The Ordinariate of Our Lady of Walsingham has ordained 17 men to the diaconate in what the group believes is “the largest single ordination in the U.K. for many years.”

“It is wonderful to see these men ordained as deacons for service in the Catholic Church, within the Ordinariate,” said Monsignor Keith Newton, the leader of the ordinariate, after the May 26 ceremony at London’s Westminster Cathedral.

“As we continue to grow and begin our work of faithful witness to the Gospel, it is important for us all to be reminded of the charism of the deacon: proclamation, service, and Christian charity.”
 
All 17 men are former Anglican clergy who will be ordained in the coming months for the Catholic priesthood. Saturday’s ordinations were performed by Bishop Alan Hopes of Westminster, who is himself a former Anglican.
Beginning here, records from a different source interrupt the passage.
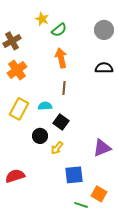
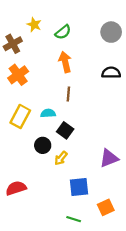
yellow star: (42, 19) -> (34, 25), moved
orange square: (99, 194) -> (106, 207), turned 35
green line: (81, 205) -> (74, 219), moved

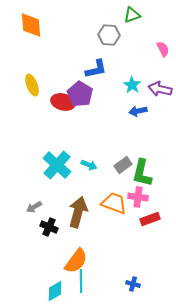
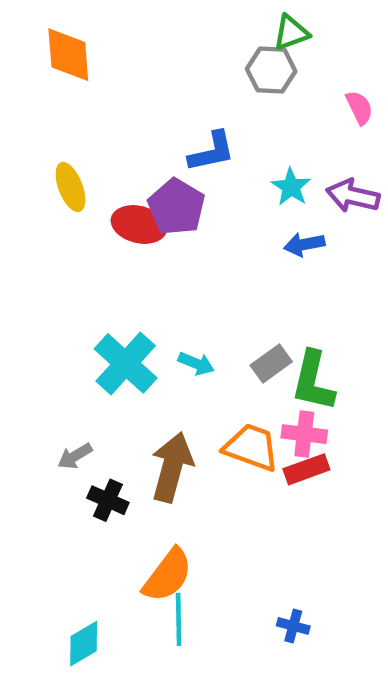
gray hexagon: (109, 35) -> (271, 70), moved
red rectangle: (150, 219) -> (306, 469), moved
cyan diamond: (55, 291) -> (84, 644), moved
The celebration marks the second year of ordinations for the U.K. ordinariate, which was established by Pope Benedict in 2011 as a way of allowing Anglicans to enter into the full communion of the Catholic Church while still retaining essential elements of their liturgical and spiritual heritage. Ordinariates have also been created in the United States and Australia.

The ordination ceremony brings the total number of clergy in the ordinariate to nearly 80. A further group of diaconal ordinations is expected over the summer.
 
“The Church here will soon have 80 more priests than it had only a couple of years ago – 2,000 extra years of priestly ministry, I estimate, at a fraction of the normal cost – and all of us prepared to offer whatever help we can, wherever we can,” said Msgr. Andrew Burnham, the former Anglican bishop of Ebbsfleet and now an Assistant to the Ordinary, in his homily.
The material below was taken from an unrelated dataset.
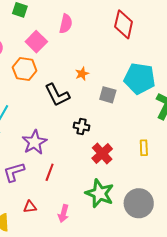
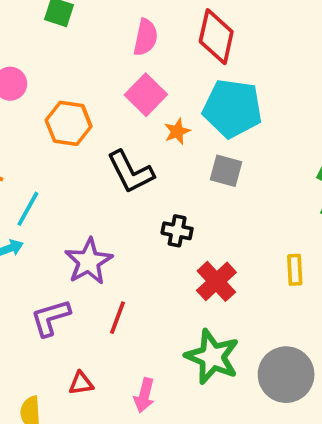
red diamond: (124, 24) -> (216, 37), moved
pink square: (36, 42) -> (146, 95), moved
cyan pentagon: (140, 78) -> (232, 108), moved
“Though, I must make it clear, we have rapidly learnt – If we needed to learn – we are not God’s gift to the Catholic Church. Rather, the Catholic Church is God’s gift to us – to us all – indeed, as the feast of Pentecost reminds us,” he said.
 
Much of the media speculation in the first years of the ordinariate has surrounded fears that a number of leading English Catholics, including some bishops, resent its creation and wish it ill.

Msgr. Burnham stated that “Catholics have a clear choice” when it comes to the ordinariate. They can either “offer wholehearted support to the Ordinariate and to the Holy Father and his express wishes” or they can “dissent, and even hope that it will fail.”

He added, though, that “the dissenters have been shown to be a dismal few” and that they had all been “amazed by the affection and enthusiasm most priests and people have shown.”